Note that the endpoint constructor contains a second argument that describes the methods of the endpoints you would like to edit. If you have two routes for a single endpoint and you put both of their methods into the instruction -- both of them are going to be changed as you would expect.

Defining endpoints that didn't exist in new versions

If you had an endpoint in old version but do not have it in a new one, you must still define it but mark it as deleted.

@router.only_exists_in_older_versions
@router.get("/my_old_endpoint")
async def my_old_endpoint():
    ...

and then define it as existing in one of the older versions:

from cadwyn.structure import VersionChange, endpoint


class MyChange(VersionChange):
    description = "..."
    instructions_to_migrate_to_previous_version = (
        endpoint("/my_old_endpoint", ["GET"]).existed,
    )

Defining endpoints that didn't exist in old versions

If you have an endpoint in your new version that must not exist in older versions, you define it as usual and then mark it as "non-existing" in old versions:

from cadwyn.structure import VersionChange, endpoint


class MyChange(VersionChange):
    description = "..."
    instructions_to_migrate_to_previous_version = (
        endpoint("/my_new_endpoint", ["GET"]).didnt_exist,
    )

Changing endpoint attributes

If you want to change any attribute of your endpoint in a new version, you can return the attribute's value in all older versions like so:

from cadwyn.structure import VersionChange, endpoint


class MyChange(VersionChange):
    description = "..."
    instructions_to_migrate_to_previous_version = (
        endpoint("/my_endpoint", ["GET"]).had(description="My old description"),
    )

-- Entries provided --
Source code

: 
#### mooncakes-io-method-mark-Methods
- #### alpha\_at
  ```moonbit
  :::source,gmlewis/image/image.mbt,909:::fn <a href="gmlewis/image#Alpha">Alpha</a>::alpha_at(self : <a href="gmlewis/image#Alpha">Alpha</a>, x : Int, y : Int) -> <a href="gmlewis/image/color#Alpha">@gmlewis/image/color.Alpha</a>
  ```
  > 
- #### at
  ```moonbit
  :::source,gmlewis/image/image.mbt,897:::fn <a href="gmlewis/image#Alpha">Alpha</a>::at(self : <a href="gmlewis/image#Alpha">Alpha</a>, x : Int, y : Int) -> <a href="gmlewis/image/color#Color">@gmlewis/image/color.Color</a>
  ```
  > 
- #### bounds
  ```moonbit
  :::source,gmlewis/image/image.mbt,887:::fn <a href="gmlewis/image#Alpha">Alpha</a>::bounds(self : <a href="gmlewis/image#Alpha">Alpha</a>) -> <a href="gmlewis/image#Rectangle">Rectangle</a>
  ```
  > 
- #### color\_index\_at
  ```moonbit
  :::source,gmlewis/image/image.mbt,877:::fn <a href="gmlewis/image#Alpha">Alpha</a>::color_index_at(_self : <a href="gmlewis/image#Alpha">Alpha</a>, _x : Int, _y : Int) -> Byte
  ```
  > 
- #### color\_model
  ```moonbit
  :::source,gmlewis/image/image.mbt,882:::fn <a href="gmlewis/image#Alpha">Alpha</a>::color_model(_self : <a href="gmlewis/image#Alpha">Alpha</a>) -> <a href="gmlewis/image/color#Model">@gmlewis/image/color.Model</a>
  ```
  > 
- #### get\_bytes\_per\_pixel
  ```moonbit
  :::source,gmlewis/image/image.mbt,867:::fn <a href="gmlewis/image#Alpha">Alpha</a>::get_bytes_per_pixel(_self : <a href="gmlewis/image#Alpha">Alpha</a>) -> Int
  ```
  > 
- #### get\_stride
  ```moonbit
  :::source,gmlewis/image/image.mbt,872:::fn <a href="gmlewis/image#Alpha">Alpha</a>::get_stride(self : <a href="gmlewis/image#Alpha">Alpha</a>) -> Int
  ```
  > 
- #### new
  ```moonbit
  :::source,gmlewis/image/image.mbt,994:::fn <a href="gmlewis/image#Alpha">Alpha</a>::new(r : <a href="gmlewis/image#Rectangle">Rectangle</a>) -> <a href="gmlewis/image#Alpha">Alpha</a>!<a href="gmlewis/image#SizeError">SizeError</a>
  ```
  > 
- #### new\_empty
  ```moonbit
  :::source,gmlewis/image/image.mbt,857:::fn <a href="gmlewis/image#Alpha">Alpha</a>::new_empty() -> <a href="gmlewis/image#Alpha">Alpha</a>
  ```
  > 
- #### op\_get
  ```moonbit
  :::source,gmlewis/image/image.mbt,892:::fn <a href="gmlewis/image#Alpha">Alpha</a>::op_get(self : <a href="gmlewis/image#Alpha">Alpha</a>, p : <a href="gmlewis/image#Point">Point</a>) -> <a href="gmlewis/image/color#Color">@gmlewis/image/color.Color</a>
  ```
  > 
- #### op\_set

-- Tasks and exercises --
**1.** From the endpoint versioning text, reproduce the passage that begins with the words containing "Note that the" and ends with "you would expect.".
**2.** Render this sentence from the endpoint versioning text in Spanish: "If you had an endpoint in old version but do not have it in a new one, you must still define it but mark it as deleted."
**3.** For each statement, state whether it agrees with the endpoint versioning text, answering yes or no and quoting the deciding words.
(a) The second argument of the endpoint constructor describes the methods of the endpoints to be edited.
(b) An endpoint that exists in an old version but not in a new one need not be defined at all.
(c) When an endpoint attribute changes in a new version, the attribute's value can be returned in all older versions.

-- Results --
**1.**
Note that the endpoint constructor contains a second argument that describes the methods of the endpoints you would like to edit. If you have two routes for a single endpoint and you put both of their methods into the instruction -- both of them are going to be changed as you would expect.

**2.** Si tenía un endpoint en una versión antigua pero no lo tiene en una nueva, aun así debe definirlo, pero marcarlo como eliminado.

**3.**
(a) Yes: "the endpoint constructor contains a second argument that describes the methods of the endpoints you would like to edit"
(b) No: "you must still define it but mark it as deleted"
(c) Yes: "you can return the attribute's value in all older versions"